One of the founders of the Aryan Brotherhood dies in federal prison
Barry Byron “The Baron” Mills, widely considered one of the founding members of the violent Aryan Brotherhood prison gang syndicate, has died in the nation’s most-secure federal prison.
Mills was found dead Sunday, one day after his 70th birthday, in the cellblocks at the U.S. Penitentiary in Florence, Colorado, an administrative maximum-security prison called “Supermax,” according to media accounts.
Fremont County Coroner Randy Keller said his death didn’t appear to be suspicious, that Mills apparently died from natural causes, the Pueblo Chieftain reported. However, an autopsy was ordered.
The coroner said if a cause of death isn’t revealed at autopsy, follow-up toxicology tests will attempt to determine if drugs or alcohol were present in Mills’ system at the time of death, the Colorado newspaper reported.
Mills spent most of his life behind bars, directing activities of a white supremacy gang that the FBI says is the most-dangerous group of its kind in the United States.
When he was only 21, Mills, from Windsor, California, was convicted of armed robbery in 1969 and sentenced to a term at San Quentin prison. It was in that California prison where the Aryan Brotherhood gang was formed only a few years earlier – later spreading to other state and federal prisons.
In a 2012 interview with the Intelligence Report, another founding member of the Aryan Brotherhood (AB) described Mills’ instrumental role in the expansion of the prison gang.
His involvement transformed a 50 to 60-member state-prison gang to more than 20,000 members throughout various state and federal prisons, making it the largest and most-dangerous prison-based syndicate.
What’s more, the transformation not only expanded the gang’s influence in various prison systems, but also helped establish channels to direct criminal activities on the streets of various communities.

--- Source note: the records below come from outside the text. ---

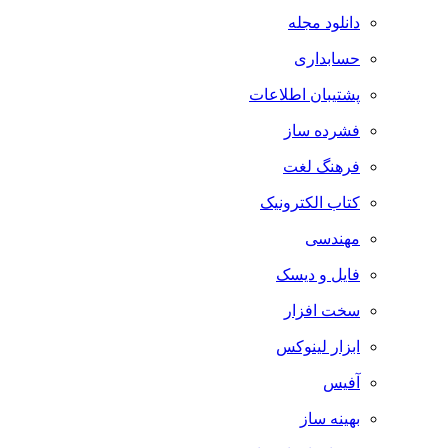
دانلود مجله
حسابداری
پشتیبان اطلاعات
فشرده ساز
فرهنگ لغت
کتاب الکترونیک
مهندسی
فایل و دیسک
سخت افزار
ابزار لینوکس
آفیس
بهینه ساز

In short order, the FBI came to describe the Aryan Brotherhood as a violent, white-supremacy gang that is “highly structured” in its leadership roles.
In 2002, as part of an intense effort by the Justice Department to break up the white supremacy gang, prosecutors obtained a multi-count racketeering indictment against 40 of its suspected members. Mills was the lead defendant in the landmark prosecution.
In 2006, Mills and Tyler “The Hulk” Bingham were convicted in U.S. District Court in Santa Ana, California, of murder and racketeering.
During the five-month trial, jurors were told Mills ordered dozens of bloody attacks while he was in custody in maximum-security cellblocks, the Los Angeles Times reported. One of the attacks was an attempted decapitation murder in a federal prison in Atlanta.
Federal prosecutors failed in their attempt to convince the jury that Mills’ actions warranted the death penalty.
Living in the glow of what the Times described as his “near-mythic” reputation and influence, Mills was returned to Supermax where he lived out the final years of his life.